看著早已遠去的幾人,溫綾綃開口道:“定王這次是護送逸王妃過來,稍後會啟程到靈城,你們是否要準備一下跟隨他們?”
“屬下明白。”鍾暗即刻起床,與桐兒一起收拾起來。
“我就不打擾兩位的相處了。”溫綾綃微微一笑,轉身離開,走出房間,就看到施馥幾人已經不見了人影,溫綾綃略微思索,走過幾個房間,還沒走動,就聽到一陣咋呼的響聲。
“芝芝,你怎麼在這裡?”難怪感覺有點熟悉,沒想到真是靈芝,施馥一看到,心裡有幾分喜悅,彷彿遠方來客探望她一般。
“方姑娘,你忘了,小長傷了眼睛,我跟馬大叔和馬大嬸過來求醫。”靈芝乍然看到施馥,也很驚訝,不過對於施馥的記性,實在不敢恭維。
“啊,我忘了,在這裡見到你,實在太驚訝了而已,而且,你跟灩灩還這麼熟悉,居然到了服侍他的地步。

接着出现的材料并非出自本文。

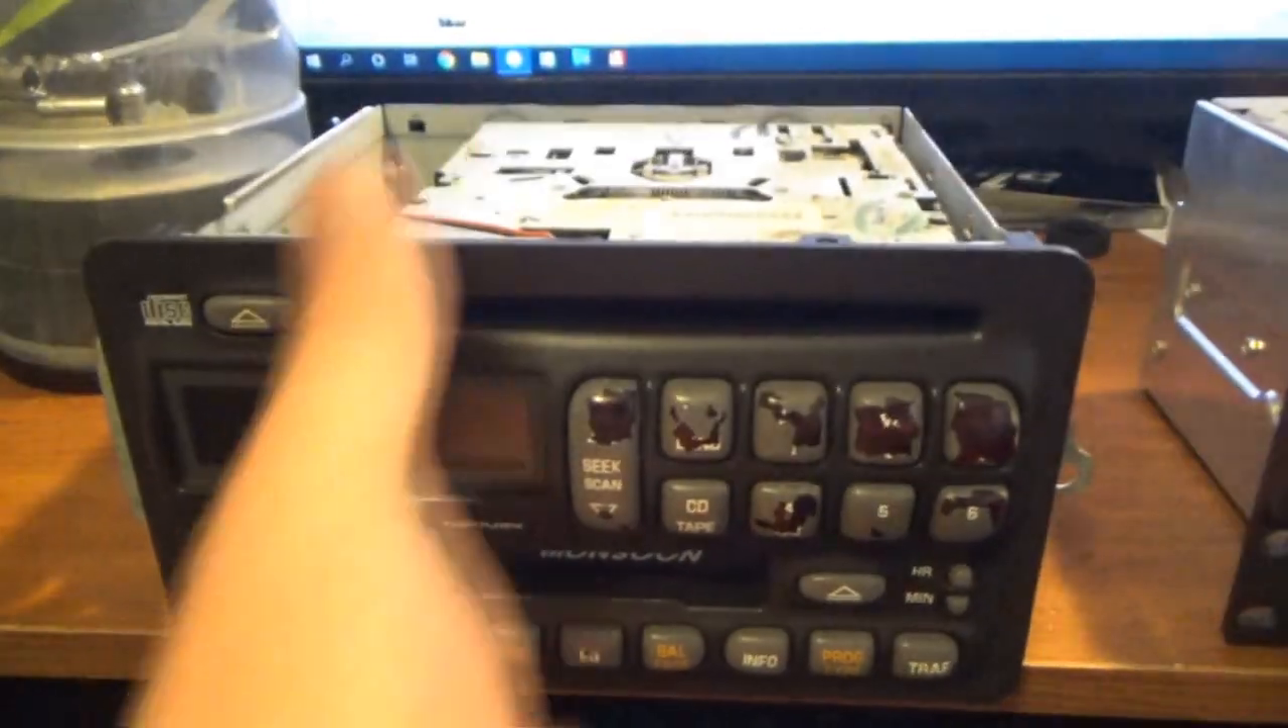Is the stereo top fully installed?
No.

”施馥看著躺在床上的方瀲灩,身上倒是沒有裹著什麼,只是臉色還是依然蒼白,神情不對,嘴角卻含著淡薄的笑意,笑得那麼苦澀,可還是要笑著,因為不想別人看出他的心事。
顧慕讓她不要插手方瀲灩和溫綾綃的事情,可這麼看著方瀲灩,實在於心不忍。
“我拿了方公子的親筆書信,溫神醫看了,果然收了小長給他看病,現在,只要按照溫神醫的方子再敷一個月的藥就能重見光明瞭。”靈芝似乎並未看出方瀲灩藏在眼底深處的苦澀,還是如常的說著話,但對方瀲灩的感激之情,任誰也看得出來。
“沒什麼,舉手之勞而已。”方瀲灩說的很淡,不若平常的樣子,如果現在有酒,方瀲灩肯定信手拈來,喝他個一醉方休。
“對於我們來講,卻是天大的恩德,方公子的恩情,我們永遠也不會忘記。”靈芝雖然是個孤兒,卻把小漁村的人當做自己的親人,這次方瀲灩幫了小長,難得在萱廬遇到方瀲灩,自然感激涕零,方瀲灩有什麼需要,他馬上過來幫忙。
方瀲灩倒是無所謂,轉頭看向施馥:“小娘子,看你這個樣子,不出三十天,就要生了吧。”
“我也不知道,等會兒讓綃綃看看,她應該很清楚。”施馥並沒有想要刻意提到溫綾綃,可在溫綾綃的地盤,自然是抬頭不見低頭見,只是,方瀲灩的眼裡,只為溫綾綃而波動。
“這日子,也不知道該說是過得快還是過得慢,若說過得快,我這樣躺在這裡,真是度日如年,若說過得慢,這轉眼之間,就有一個小生命要誕生了。”方瀲灩微微搖頭,不知道在想些什麼,窗戶外邊,映著一個模糊的身影,只是站著不動,彷彿不想進來。
施馥看得出來是誰,但是在不知道該拿這兩人怎麼辦,這種事情,不能公開講,看來得找個適當的時間適當的地方問問才是。
“爹,你什麼時候這麼多愁善感起來?”水兒實在看不過方瀲灩這個樣子,她相處以來的方瀲灩,應該是瀟灑的,哪怕是淪落為乞丐的時候,也沒有現在這麼脆弱。